It's Called Forbearance. We've been down this road before - in the early 1980s when every major U.S. international bank had a pot full of developing country debt on their books that was in default. Strict application of regulatory accounting rules at that time would have forced several of the majors out of business. The regulators and the Treasury Department decided to look the other way and concentrate on letting the banks earn their way out of the mess (with a little help in the form of renegotiations with the debtors). All the details are in an excellent FDIC paper of several years ago.
Forbearance increasingly seems to make considerably more sense (and drastically reduce taxpayer investment in the banking system) than the current policy mish-mash - which has every would-be investor in new bank equity issues uncertain about how government action will affect their investment.
Bill, let's make a distinction between accounting for regulatory purposes and for investor disclosure. It's the regulators at this point who are insisting, using mark to market accounting, that the banks get more capital. If a bank can make a credible case for not using mark to mark, it should be allowed to do so - for regulatory purposes. At the same time, it may want to also use mark-to-market if investors demand it.
Primus Guaranty, the credit default insurance company, was showing a $1.8 billion negative shareholders equity at the end of 2008, based on mark to market. But it intends to hold these positions to maturity and has substantial reserves to cover prospective losses. Fortunately, they are not regulated by the U.S. government, and I continue to hold a modest profitable position in both their common and preferred.
Posted by: James Burnham | March 12, 2009 at 11:44 AM
I disagree. The "Ostrich Strategy" of simply ignoring market values is far worse than marking to market. What about investors and counterparties? Don't they deserve a realistic view of the bank's current balance sheet? Shared denial and opacity is not a strategy, it's a suicide pact.

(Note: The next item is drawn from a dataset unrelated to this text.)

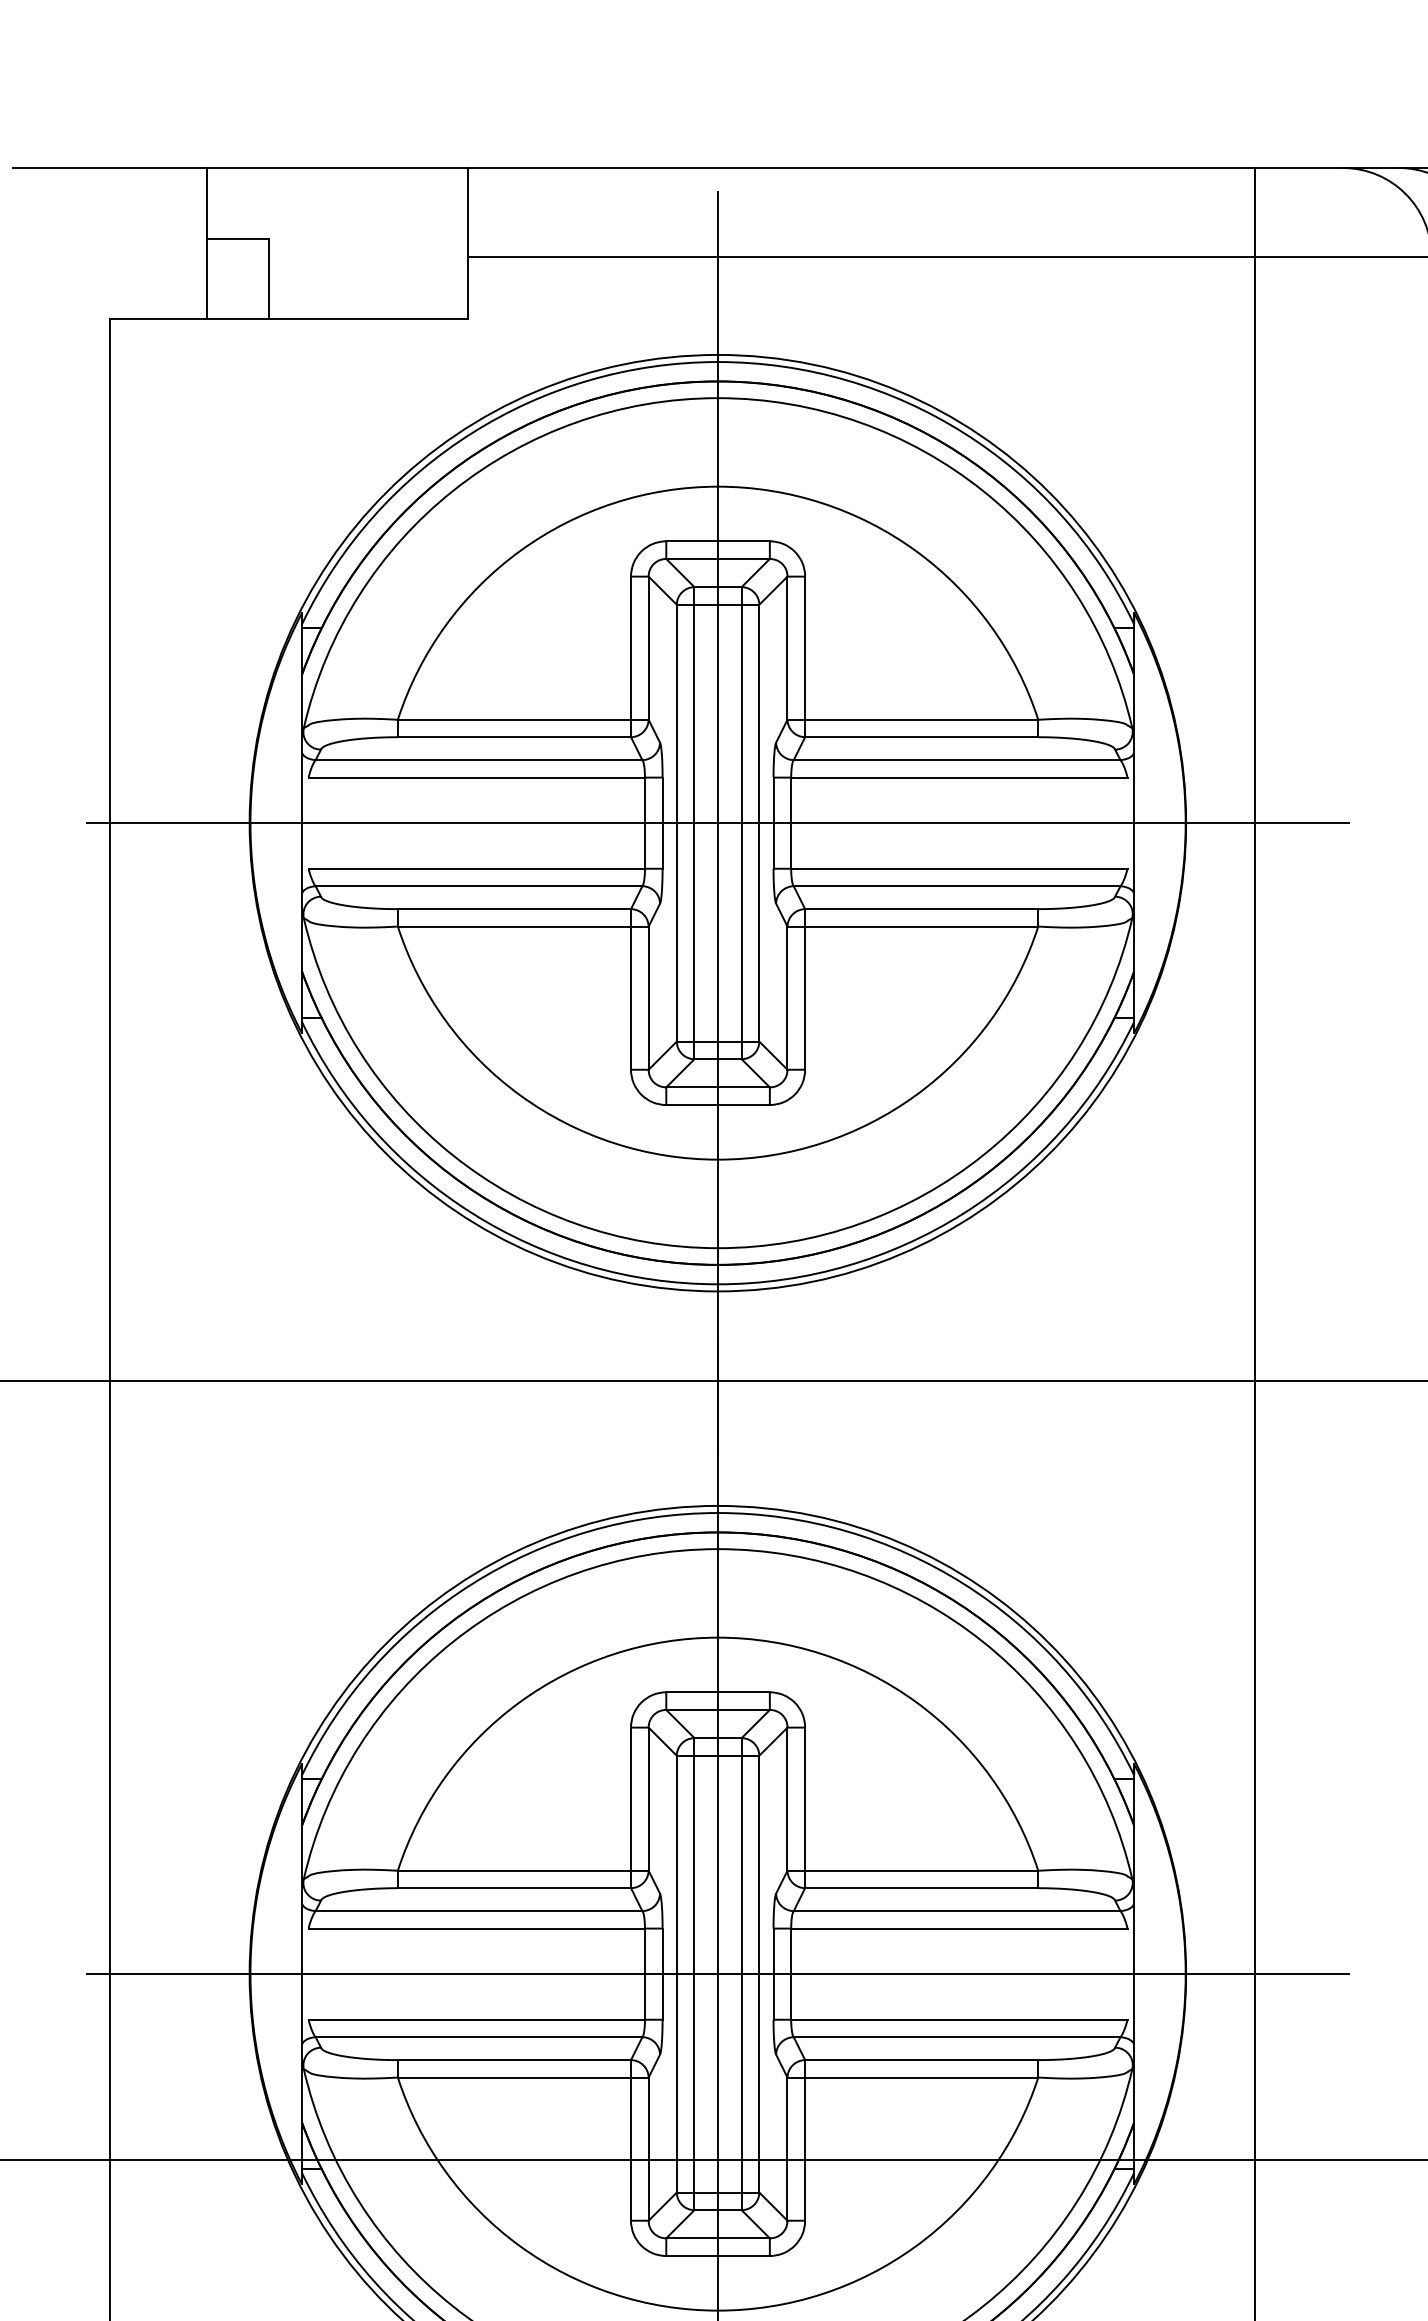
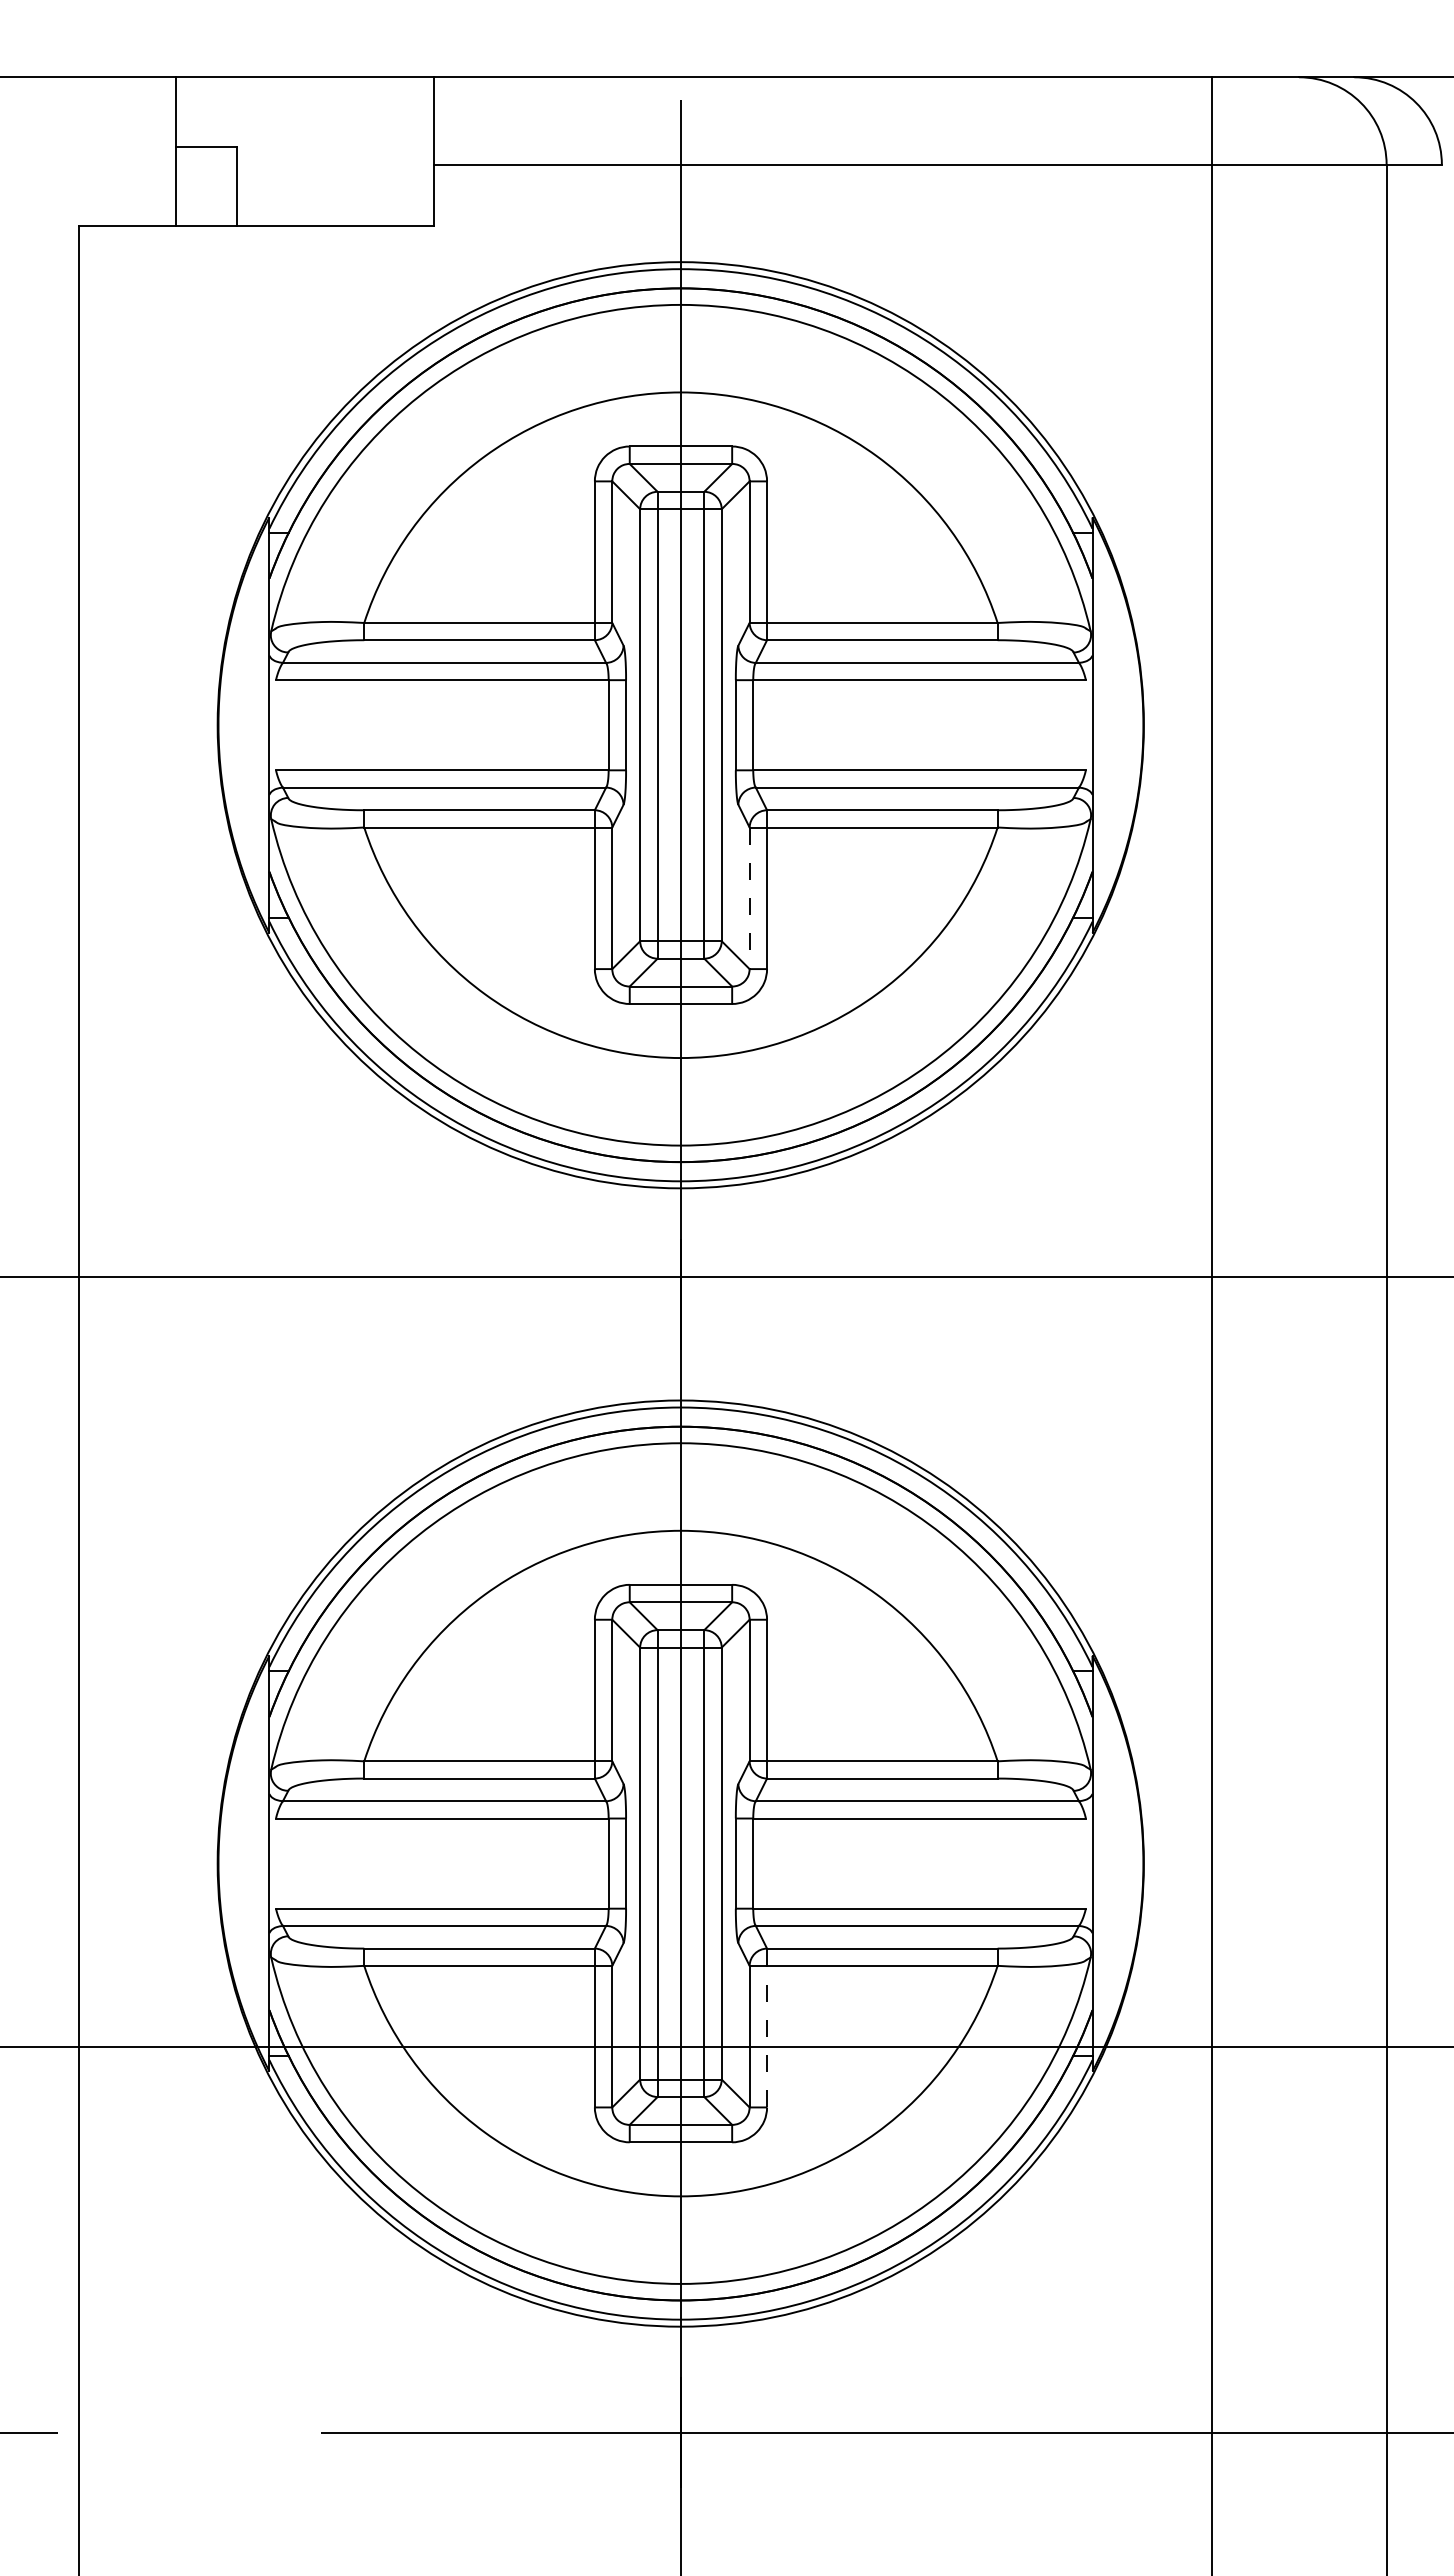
line: (717, 823) -> (680, 725), removed
line: (787, 998) -> (749, 898), solid -> dashed
line: (717, 1974) -> (680, 1863), removed
line: (805, 2148) -> (767, 2036), solid -> dashed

Mark to market at least makes an attempt to give investors and counterparties as realistic a view as possible of the current state of a financial institution. But perhaps most importantly, mark-to-market puts pressure on institutions to change. It is the schumpeter-esque destructive force that destroys fundamentally badly managed and or structured institutions (e.g. Citicorp). The Ostrich Strategy just gives a free pass to poorly managed institutions.
The solution is not to ignore reality and let badly managed institutions live on, but to construct a system that allows institutions to fail gracefully no matter how big they are.